Postpunk - was soll das sein? Alle Musik nach Punk? Und wann war Punk überhaupt zu Ende? Das alles fragt sich Rezensent Adam Olschewski zu Beginn der Lektüre. Danach ist er bereit, den Begriff "Postpunk" zu akzeptieren. Für den englischen Popkritiker markieren die Jahre 1978 und 1984 die Grenzen, lesen wir. In diesen Jahren wurde experimentiert, es war die Zeit als "Pop entscheidend in Vielfalt explodierte", wie Olschewski schreibt. 1984 setzte dann die Wende vom Futurismus zum Retro ein. Der Rezensent findet das offenbar nicht nur überzeugend, auch die Mischung des Materials hat ihm sehr gut gefallen. Reynolds liefere "eine fast perfekte Mischung" aus persönlichen Einblicken und recherchiertem Material. Das die eine oder andere Lieblingsband fehlt - Violent Femmes, Prefab Sprout - kann Olschewski dann auch ganz gut verschmerzen.

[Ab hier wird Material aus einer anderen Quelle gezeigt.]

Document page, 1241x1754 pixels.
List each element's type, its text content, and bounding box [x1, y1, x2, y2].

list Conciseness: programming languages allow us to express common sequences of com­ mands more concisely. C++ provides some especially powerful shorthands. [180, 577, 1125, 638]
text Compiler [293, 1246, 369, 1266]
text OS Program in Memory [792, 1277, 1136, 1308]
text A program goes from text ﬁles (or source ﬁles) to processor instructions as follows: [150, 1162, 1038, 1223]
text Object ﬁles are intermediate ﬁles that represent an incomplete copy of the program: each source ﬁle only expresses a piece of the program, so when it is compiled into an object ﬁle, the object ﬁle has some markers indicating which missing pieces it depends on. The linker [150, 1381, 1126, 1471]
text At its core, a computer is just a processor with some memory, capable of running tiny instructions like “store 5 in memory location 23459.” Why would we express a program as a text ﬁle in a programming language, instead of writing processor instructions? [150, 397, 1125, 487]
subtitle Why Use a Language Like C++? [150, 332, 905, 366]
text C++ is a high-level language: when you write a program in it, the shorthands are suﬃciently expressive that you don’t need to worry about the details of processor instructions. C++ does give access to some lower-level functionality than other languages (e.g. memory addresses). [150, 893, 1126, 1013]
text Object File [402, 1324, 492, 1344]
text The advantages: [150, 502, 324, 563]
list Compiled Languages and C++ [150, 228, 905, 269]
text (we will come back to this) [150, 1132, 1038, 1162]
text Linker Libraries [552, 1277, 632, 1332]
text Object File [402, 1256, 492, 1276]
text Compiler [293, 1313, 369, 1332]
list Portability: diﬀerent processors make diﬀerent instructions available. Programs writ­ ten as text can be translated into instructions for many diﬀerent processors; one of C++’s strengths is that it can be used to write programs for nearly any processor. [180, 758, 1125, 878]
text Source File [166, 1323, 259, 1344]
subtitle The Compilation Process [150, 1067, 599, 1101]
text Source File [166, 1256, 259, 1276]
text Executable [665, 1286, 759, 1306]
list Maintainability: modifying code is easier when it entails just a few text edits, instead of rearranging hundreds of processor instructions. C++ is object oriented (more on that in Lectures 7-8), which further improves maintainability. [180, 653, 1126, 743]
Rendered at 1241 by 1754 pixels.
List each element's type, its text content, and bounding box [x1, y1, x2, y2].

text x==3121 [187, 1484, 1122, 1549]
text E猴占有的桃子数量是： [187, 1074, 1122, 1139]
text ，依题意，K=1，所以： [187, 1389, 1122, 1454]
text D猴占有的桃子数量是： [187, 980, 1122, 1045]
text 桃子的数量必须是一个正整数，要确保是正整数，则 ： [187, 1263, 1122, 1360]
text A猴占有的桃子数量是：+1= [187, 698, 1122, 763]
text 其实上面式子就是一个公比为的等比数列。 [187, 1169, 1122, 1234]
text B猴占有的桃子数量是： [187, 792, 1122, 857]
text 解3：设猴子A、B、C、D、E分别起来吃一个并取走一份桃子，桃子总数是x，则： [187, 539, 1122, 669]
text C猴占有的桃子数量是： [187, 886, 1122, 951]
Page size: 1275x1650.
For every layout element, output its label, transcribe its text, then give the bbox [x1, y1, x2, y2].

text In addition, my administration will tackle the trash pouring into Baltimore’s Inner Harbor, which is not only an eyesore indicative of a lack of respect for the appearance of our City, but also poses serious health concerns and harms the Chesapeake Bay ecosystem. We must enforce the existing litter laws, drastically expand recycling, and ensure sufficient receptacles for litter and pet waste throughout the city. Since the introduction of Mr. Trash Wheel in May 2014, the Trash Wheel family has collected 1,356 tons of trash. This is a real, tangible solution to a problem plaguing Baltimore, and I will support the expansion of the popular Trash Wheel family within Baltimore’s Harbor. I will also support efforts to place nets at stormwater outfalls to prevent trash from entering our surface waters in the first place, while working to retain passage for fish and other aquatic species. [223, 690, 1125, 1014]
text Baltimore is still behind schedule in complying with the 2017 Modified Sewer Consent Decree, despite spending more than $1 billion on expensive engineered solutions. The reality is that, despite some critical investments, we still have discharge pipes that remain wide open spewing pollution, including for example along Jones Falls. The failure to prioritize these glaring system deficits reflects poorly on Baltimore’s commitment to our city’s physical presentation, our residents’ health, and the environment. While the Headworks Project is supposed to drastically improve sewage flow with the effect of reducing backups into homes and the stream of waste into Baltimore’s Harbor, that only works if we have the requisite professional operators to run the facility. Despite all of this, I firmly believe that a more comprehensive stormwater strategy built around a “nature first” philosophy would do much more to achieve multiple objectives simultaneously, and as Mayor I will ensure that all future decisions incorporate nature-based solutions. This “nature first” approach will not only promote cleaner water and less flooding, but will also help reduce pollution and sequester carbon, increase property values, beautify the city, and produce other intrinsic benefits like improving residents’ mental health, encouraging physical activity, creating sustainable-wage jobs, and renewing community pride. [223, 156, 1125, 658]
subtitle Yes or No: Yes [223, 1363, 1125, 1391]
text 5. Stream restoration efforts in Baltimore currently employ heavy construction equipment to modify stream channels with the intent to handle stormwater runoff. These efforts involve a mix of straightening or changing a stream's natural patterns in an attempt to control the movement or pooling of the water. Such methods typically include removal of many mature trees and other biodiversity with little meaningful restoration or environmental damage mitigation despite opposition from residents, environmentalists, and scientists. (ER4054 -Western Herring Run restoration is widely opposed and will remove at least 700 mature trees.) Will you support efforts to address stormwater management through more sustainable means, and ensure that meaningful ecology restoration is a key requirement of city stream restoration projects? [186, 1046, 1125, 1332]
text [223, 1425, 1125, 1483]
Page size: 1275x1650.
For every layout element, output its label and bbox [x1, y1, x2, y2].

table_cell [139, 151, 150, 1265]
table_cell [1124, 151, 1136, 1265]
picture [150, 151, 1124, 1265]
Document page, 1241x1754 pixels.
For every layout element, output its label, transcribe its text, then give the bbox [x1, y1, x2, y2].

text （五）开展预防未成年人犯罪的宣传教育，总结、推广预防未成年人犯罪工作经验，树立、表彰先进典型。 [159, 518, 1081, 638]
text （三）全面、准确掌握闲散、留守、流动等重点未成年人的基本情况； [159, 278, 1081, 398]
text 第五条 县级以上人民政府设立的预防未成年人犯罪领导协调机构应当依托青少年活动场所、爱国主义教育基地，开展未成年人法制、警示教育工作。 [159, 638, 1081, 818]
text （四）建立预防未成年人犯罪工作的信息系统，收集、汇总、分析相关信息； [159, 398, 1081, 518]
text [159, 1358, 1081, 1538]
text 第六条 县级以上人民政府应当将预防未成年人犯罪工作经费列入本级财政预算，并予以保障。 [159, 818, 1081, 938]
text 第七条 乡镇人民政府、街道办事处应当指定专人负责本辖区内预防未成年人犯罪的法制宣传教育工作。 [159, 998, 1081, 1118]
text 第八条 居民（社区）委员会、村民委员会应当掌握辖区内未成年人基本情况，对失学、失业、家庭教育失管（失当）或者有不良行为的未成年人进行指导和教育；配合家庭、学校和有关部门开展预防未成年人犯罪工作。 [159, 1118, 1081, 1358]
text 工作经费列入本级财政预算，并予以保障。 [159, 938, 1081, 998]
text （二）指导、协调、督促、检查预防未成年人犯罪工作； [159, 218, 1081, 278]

Rezensionsnotiz zu Süddeutsche Zeitung, 11.08.2007

Punk war nicht interessant oder gar revolutionär - dafür war er zu beschränkt. Erst im Postpunk haben Bands wie Pere Ubu, Throbbing Gristle oder PIL wirklich etwas Neues gemacht. Das hat Rezensent Felix Denk aus Simon Reynolds' "minuziös recherchiertem" Buch über die Musik der Jahre 1978 bis 1984 gelernt. Reynolds, ein britischer Musikjournalist, hat sich vor allem auf England konzentriert und 128 Interviews für das Buch geführt. Noch die kleinsten Aspekte der damaligen Nischen-Ökonomien behandelt er, vermerkt dankbar der Rezensent: ob Plattenläden, Kassettenlabel oder Fanzines. Lediglich die zwei Kapitel über New York findet Denk "etwas dünn" geraten.